Gullanian · #88 12-29-2006, 11:13 AM

D&L, you can use the sorting network idea as well, just copy the defines into the SWAP statment.

_D&L_ · #89 12-29-2006, 11:17 AM

Hey mykey question on your evaluator

[ QUOTE ]

Totals[Table[Table[Table[Table[Table[Table[Table[c1+52]+c2]+c3]+c4]+c5]+c6]+c7] shr 20]);

[/ QUOTE ]

not good with C++, but what are you representing hand strength as? a digit between 1 and 9? I notice your counters are highly efficient, because you can just use the hand rank as an index to your array. But to do that, is your hand rank just a number 1 through 9? as opposed to say, defining wich "2 pair" beat another "2 pair." Perhaps i'm just misunderstand, cause I don't know c++

P.s. how fast was your mapped array when incrementing counters, and when not? i think you flipped your times around..reporting a higher time with counters?

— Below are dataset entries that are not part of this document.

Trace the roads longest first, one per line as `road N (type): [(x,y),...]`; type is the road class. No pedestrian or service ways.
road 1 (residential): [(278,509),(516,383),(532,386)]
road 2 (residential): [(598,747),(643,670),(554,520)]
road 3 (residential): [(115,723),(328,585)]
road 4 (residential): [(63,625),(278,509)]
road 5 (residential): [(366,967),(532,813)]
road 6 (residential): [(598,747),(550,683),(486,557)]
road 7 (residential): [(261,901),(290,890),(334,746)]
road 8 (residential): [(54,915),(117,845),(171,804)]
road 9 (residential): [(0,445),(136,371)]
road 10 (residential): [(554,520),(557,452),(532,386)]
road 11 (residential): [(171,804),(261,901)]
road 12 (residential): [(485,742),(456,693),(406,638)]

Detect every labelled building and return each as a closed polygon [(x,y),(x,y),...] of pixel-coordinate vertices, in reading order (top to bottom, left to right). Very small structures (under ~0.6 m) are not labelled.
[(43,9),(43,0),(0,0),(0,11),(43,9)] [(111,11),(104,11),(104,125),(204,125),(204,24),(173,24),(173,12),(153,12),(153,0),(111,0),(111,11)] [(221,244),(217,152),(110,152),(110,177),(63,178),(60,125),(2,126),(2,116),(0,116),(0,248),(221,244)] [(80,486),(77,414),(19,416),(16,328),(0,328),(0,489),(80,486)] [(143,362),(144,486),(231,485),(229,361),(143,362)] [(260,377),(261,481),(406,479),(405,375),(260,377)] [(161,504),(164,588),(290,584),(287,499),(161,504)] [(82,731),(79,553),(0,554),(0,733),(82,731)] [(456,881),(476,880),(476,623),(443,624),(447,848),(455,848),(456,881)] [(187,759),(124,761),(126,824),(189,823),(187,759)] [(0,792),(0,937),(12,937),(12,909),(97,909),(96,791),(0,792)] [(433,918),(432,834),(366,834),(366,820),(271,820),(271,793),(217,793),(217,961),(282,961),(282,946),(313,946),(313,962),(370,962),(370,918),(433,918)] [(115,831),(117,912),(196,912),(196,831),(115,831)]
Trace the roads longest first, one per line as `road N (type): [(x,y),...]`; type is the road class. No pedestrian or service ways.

At anyrate, i'm 2/3 of the way done making your mapped table array for comparison purposes. Mapping one 4MB array to another takes like trillions of calculations (maybe you had some shortcut)...my computers grinding away.... Only one more array to map.

Gullanian · #90 12-29-2006, 11:28 AM

Just realised however, in the test given the cards are all sorted, therfore it would run faster. I'm doing a real world test now with unsorted hands to test performance.

Edit: Tests sucesful! The precomputed sorting network works 2-3x faster. Thanks!